Exercise objective: Retype all the entries word for word, but omit the pictures.

Data provided:
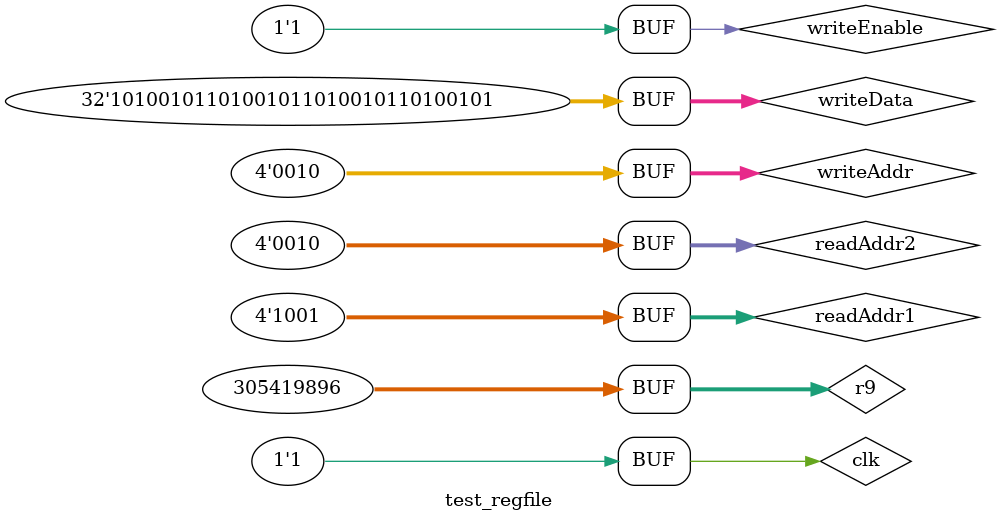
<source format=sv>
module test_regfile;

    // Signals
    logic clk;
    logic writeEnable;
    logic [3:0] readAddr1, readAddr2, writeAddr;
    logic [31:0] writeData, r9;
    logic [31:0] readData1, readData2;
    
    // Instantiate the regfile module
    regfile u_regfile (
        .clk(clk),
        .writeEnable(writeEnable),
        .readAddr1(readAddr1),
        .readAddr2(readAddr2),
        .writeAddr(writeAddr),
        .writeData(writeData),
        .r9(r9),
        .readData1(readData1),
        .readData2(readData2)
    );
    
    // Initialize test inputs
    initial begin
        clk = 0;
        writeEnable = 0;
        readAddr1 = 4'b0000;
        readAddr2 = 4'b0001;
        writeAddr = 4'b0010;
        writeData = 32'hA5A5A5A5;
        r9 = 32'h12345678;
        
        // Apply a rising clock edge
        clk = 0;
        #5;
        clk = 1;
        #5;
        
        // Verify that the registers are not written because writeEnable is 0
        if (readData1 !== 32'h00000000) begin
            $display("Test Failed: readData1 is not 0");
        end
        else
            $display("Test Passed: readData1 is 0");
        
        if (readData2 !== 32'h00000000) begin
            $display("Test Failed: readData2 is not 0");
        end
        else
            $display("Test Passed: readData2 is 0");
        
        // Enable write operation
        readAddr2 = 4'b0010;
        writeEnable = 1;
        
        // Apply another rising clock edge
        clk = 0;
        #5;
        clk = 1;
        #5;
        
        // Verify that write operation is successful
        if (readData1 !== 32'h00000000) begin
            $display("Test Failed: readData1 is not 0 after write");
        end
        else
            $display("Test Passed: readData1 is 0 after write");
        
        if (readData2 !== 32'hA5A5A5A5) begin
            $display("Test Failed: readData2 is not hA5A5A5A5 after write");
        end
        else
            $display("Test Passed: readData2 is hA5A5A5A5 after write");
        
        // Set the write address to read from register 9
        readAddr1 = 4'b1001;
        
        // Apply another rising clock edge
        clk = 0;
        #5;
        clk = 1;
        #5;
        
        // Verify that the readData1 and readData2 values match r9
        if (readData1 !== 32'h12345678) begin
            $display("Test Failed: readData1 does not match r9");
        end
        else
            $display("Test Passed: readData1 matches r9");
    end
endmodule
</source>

Problem solution:
<source format=sv>
module test_regfile;

    // Signals
    logic clk;
    logic writeEnable;
    logic [3:0] readAddr1, readAddr2, writeAddr;
    logic [31:0] writeData, r9;
    logic [31:0] readData1, readData2;
    
    // Instantiate the regfile module
    regfile u_regfile (
        .clk(clk),
        .writeEnable(writeEnable),
        .readAddr1(readAddr1),
        .readAddr2(readAddr2),
        .writeAddr(writeAddr),
        .writeData(writeData),
        .r9(r9),
        .readData1(readData1),
        .readData2(readData2)
    );
    
    // Initialize test inputs
    initial begin
        clk = 0;
        writeEnable = 0;
        readAddr1 = 4'b0000;
        readAddr2 = 4'b0001;
        writeAddr = 4'b0010;
        writeData = 32'hA5A5A5A5;
        r9 = 32'h12345678;
        
        // Apply a rising clock edge
        clk = 0;
        #5;
        clk = 1;
        #5;
        
        // Verify that the registers are not written because writeEnable is 0
        if (readData1 !== 32'h00000000) begin
            $display("Test Failed: readData1 is not 0");
        end
        else
            $display("Test Passed: readData1 is 0");
        
        if (readData2 !== 32'h00000000) begin
            $display("Test Failed: readData2 is not 0");
        end
        else
            $display("Test Passed: readData2 is 0");
        
        // Enable write operation
        readAddr2 = 4'b0010;
        writeEnable = 1;
        
        // Apply another rising clock edge
        clk = 0;
        #5;
        clk = 1;
        #5;
        
        // Verify that write operation is successful
        if (readData1 !== 32'h00000000) begin
            $display("Test Failed: readData1 is not 0 after write");
        end
        else
            $display("Test Passed: readData1 is 0 after write");
        
        if (readData2 !== 32'hA5A5A5A5) begin
            $display("Test Failed: readData2 is not hA5A5A5A5 after write");
        end
        else
            $display("Test Passed: readData2 is hA5A5A5A5 after write");
        
        // Set the write address to read from register 9
        readAddr1 = 4'b1001;
        
        // Apply another rising clock edge
        clk = 0;
        #5;
        clk = 1;
        #5;
        
        // Verify that the readData1 and readData2 values match r9
        if (readData1 !== 32'h12345678) begin
            $display("Test Failed: readData1 does not match r9");
        end
        else
            $display("Test Passed: readData1 matches r9");
    end
endmodule
</source>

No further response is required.